L'électricité produite par des énergies renouvelables génère en effet un courant qui peut scinder les molécules d'eau en deux parties : l'oxygène d'un côté, l'hydrogène vert de l'autre. Ce dernier est ainsi promu par les parlementaires. Le député (LREM) de Gironde Benoît Simian, auteur d'un rapport sur le "verdissement des matériels roulants l'industrie ferroviaire", se définit même comme un "lobbyiste des plages et du vin du Médoc et, maintenant, de l'hydrogène". Partant de l'exemple de l'Allemagne et de la région Occitanie qui ont déjà commandé des trains roulant avec cette énergie, l'ex-cadre de la SNCF martèle que "le savoir-faire, on l'a". "On est en phase de commercialisation, on n'est plus dans l'expérimentation !"

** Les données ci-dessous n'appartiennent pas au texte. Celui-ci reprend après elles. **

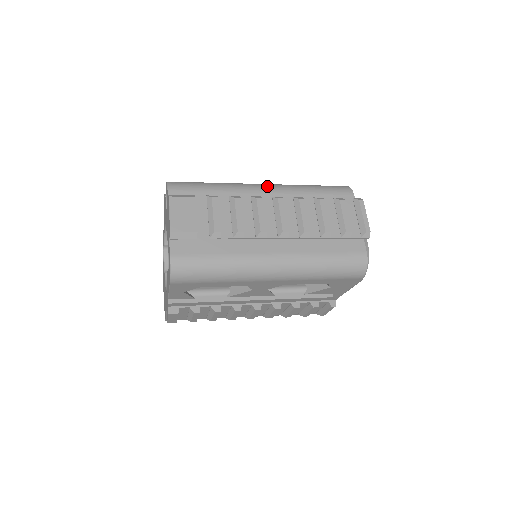
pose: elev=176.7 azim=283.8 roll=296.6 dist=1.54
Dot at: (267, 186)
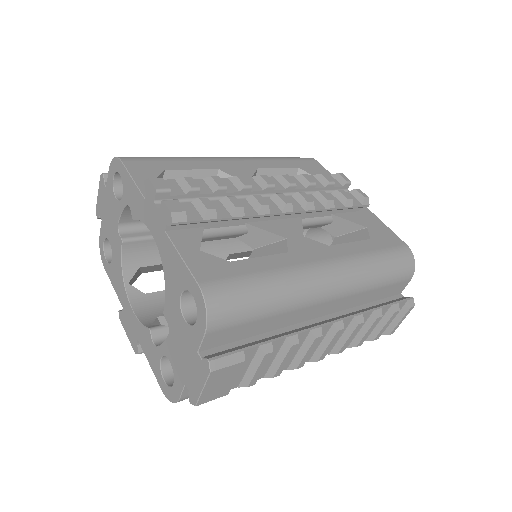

Vers une meilleure articulation recherche-industrie

Demain, il faudra penser à construire des dépôts de bus à hydrogène, souligne Fabio Ferrari, vice-président de l'AFHYPAC. Ce seront également les camions-poubelles qui rouleront avec ce carburant, estime pour sa part Régis Saadi d'Air Liquide. Il est temps en effet d'en prendre conscience quand 30 bus rouleront ainsi aux Jeux olympiques et paralympiques de Tokyo en 2020 et que d'autres communes japonaises, comme celle de Shunan, font déjà circuler ce type d'utilitaires en ville.

Après-demain, le fleuve, qui transporte seulement 4% des marchandises aujourd'hui, s'y mettra. Des projets dans les airs existent, mais "il n'y a pas encore toute l'adhésion dans la chaîne hiérarchique des décideurs", regrette Olivier Savin de Dassault Aviation. Les énergéticiens, d'EDF à GRTgaz en passant par RTE, avancent à leur tour sur ce thème, au regard de la création d'emplois envisagée.

Il reste désormais à consolider les conditions économiques et financières du succès, mais des moyens français ont été débloqués en plus des fonds européens existants. Au vu des interventions des uns et des autres, les institutionnels semblent soutenir ardemment la démarche. La clé réside donc sans doute dans une meilleure articulation recherche-industrie pour que l'innovation sorte des laboratoires et s'opère au grand jour.